**Exercise:** Across the records below, how many lines contain the string "Hall"? Give the number by itself.

>>>>>

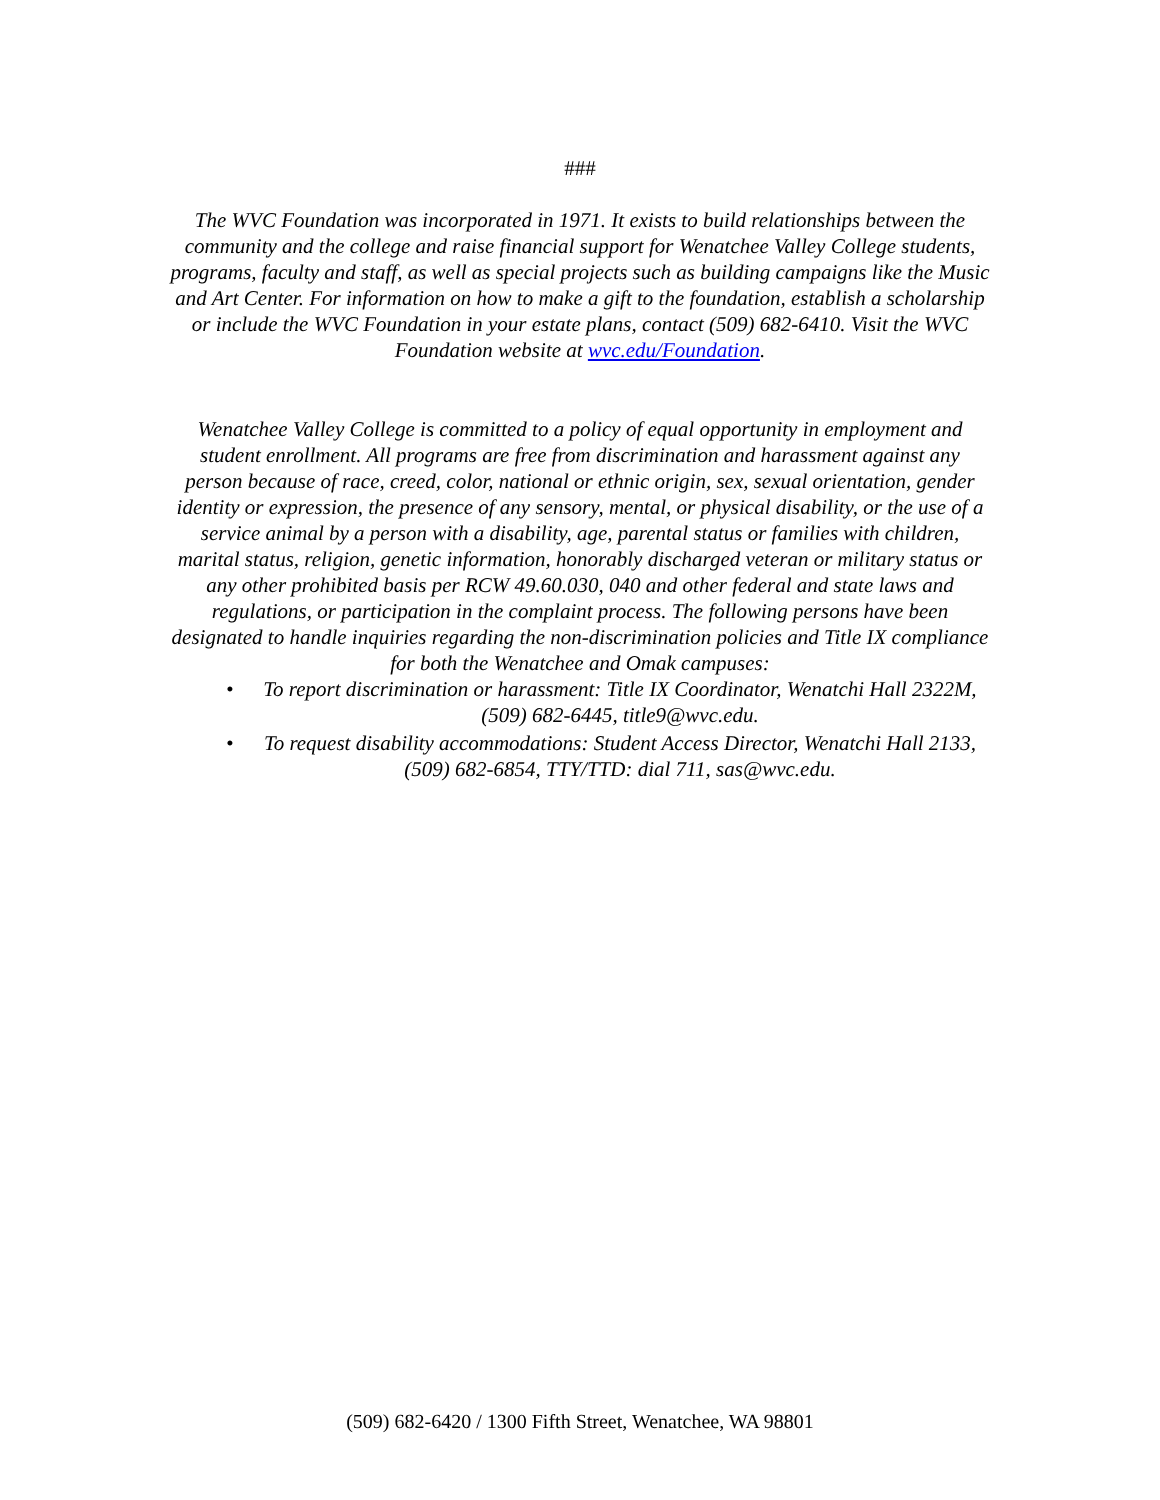###
The WVC Foundation was incorporated in 1971. It exists to build relationships between the community and the college and raise financial support for Wenatchee Valley College students, programs, faculty and staff, as well as special projects such as building campaigns like the Music and Art Center. For information on how to make a gift to the foundation, establish a scholarship or include the WVC Foundation in your estate plans, contact (509) 682-6410. Visit the WVC Foundation website at wvc.edu/Foundation.
Wenatchee Valley College is committed to a policy of equal opportunity in employment and student enrollment. All programs are free from discrimination and harassment against any person because of race, creed, color, national or ethnic origin, sex, sexual orientation, gender identity or expression, the presence of any sensory, mental, or physical disability, or the use of a service animal by a person with a disability, age, parental status or families with children, marital status, religion, genetic information, honorably discharged veteran or military status or any other prohibited basis per RCW 49.60.030, 040 and other federal and state laws and regulations, or participation in the complaint process. The following persons have been designated to handle inquiries regarding the non-discrimination policies and Title IX compliance for both the Wenatchee and Omak campuses:
• To report discrimination or harassment: Title IX Coordinator, Wenatchi Hall 2322M, (509) 682-6445, title9@wvc.edu.
• To request disability accommodations: Student Access Director, Wenatchi Hall 2133, (509) 682-6854, TTY/TTD: dial 711, sas@wvc.edu.
(509) 682-6420 / 1300 Fifth Street, Wenatchee, WA 98801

<<<<<

**Output below:** 2